PROMPT: Return, word for word, the line that contains "Speichern von Informationen auf Ihrem" and every line after it through the end of the records.

(Saved entries)
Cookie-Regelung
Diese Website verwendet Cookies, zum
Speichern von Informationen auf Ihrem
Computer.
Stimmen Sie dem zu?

ANSWER:
Speichern von Informationen auf Ihrem
Computer.
Stimmen Sie dem zu?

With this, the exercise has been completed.